--- START ---

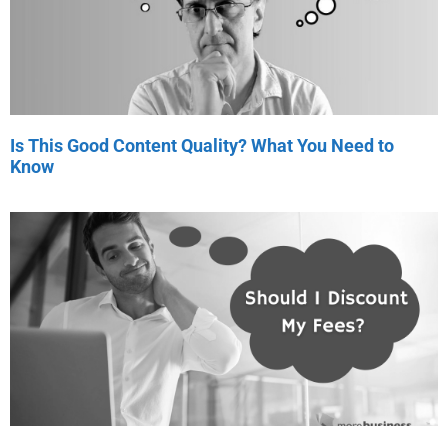
Is This Good Content Quality? What You Need to
Know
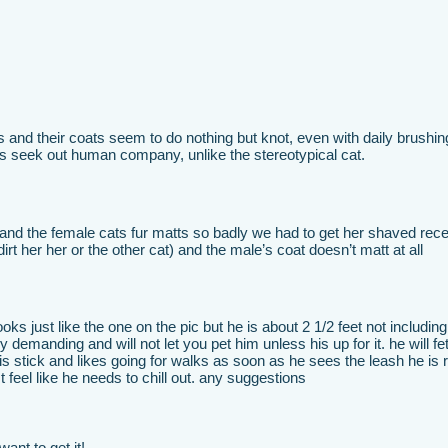
 and their coats seem to do nothing but knot, even with daily brushin
ys seek out human company, unlike the stereotypical cat.
and the female cats fur matts so badly we had to get her shaved rece
irt her her or the other cat) and the male’s coat doesn’t matt at all
s just like the one on the pic but he is about 2 1/2 feet not including 
y demanding and will not let you pet him unless his up for it. he will fe
 his stick and likes going for walks as soon as he sees the leash he is 
t feel like he needs to chill out. any suggestions
ant to get it!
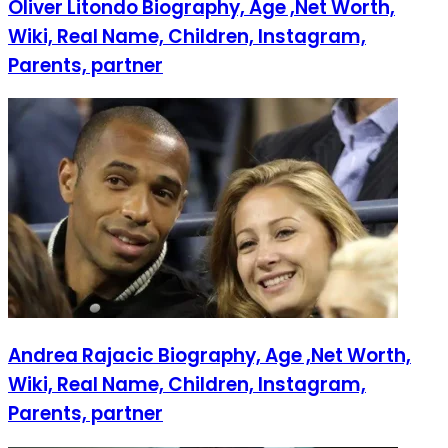
Oliver Litondo Biography, Age ,Net Worth,
Wiki, Real Name, Children, Instagram,
Parents, partner
Andrea Rajacic Biography, Age ,Net Worth,
Wiki, Real Name, Children, Instagram,
Parents, partner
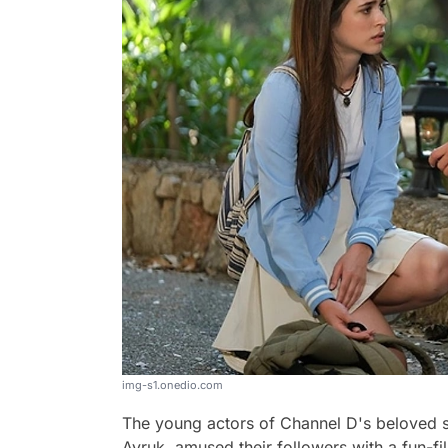
img-s1.onedio.com
The young actors of Channel D's beloved 
Ayruk, amused their followers with a fun-fi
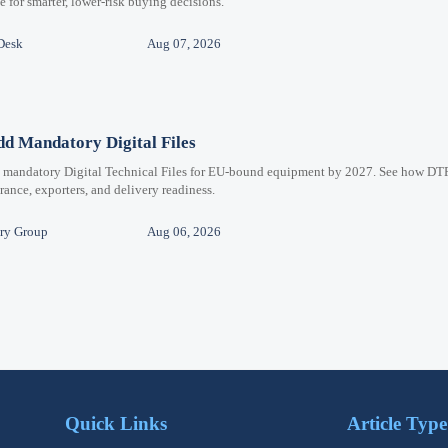
for smarter, lower-risk buying decisions.
Desk
Aug 07, 2026
d Mandatory Digital Files
e mandatory Digital Technical Files for EU-bound equipment by 2027. See how DT
ance, exporters, and delivery readiness.
ry Group
Aug 06, 2026
Quick Links
Article Type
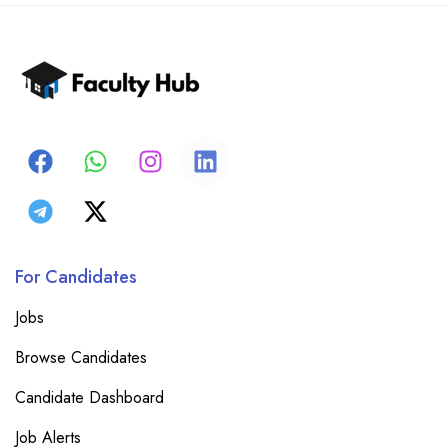
For Candidates
Jobs
Browse Candidates
Candidate Dashboard
Job Alerts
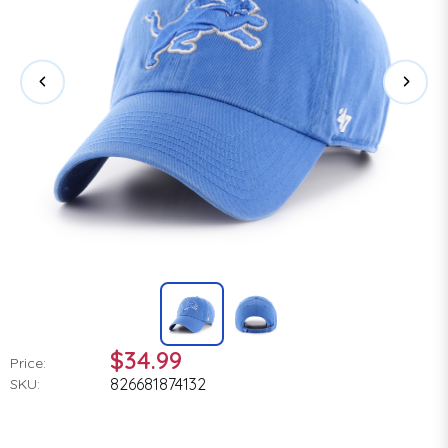
$34.99
Price:
826681874132
SKU:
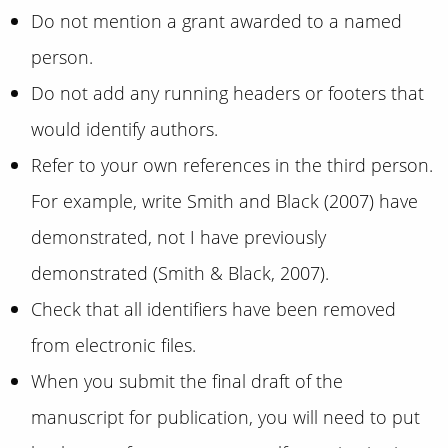
Do not mention a grant awarded to a named
person.
Do not add any running headers or footers that
would identify authors.
Refer to your own references in the third person.
For example, write Smith and Black (2007) have
demonstrated, not I have previously
demonstrated (Smith & Black, 2007).
Check that all identifiers have been removed
from electronic files.
When you submit the final draft of the
manuscript for publication, you will need to put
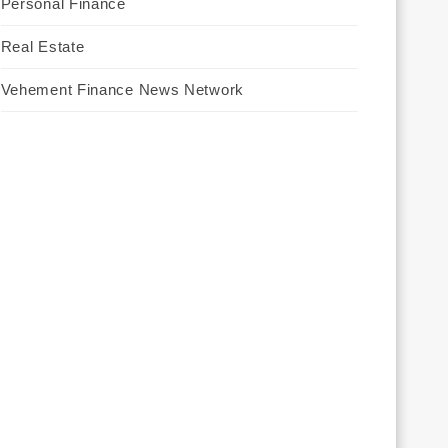
Personal Finance
Real Estate
Vehement Finance News Network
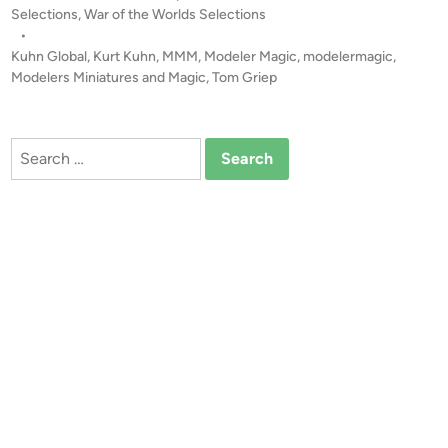
E
Selections
,
War of the Worlds Selections
o
–
•
n
A
Kuhn Global
,
Kurt Kuhn
,
MMM
,
Modeler Magic
,
modelermagic
,
!
D
Modelers Miniatures and Magic
,
Tom Griep
o
c
u
Search
m
for:
e
n
t
a
r
y
F
i
l
m
o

--- END ---

Please report every line among the entries that includes "Selections".

Selections
War of the Worlds Selections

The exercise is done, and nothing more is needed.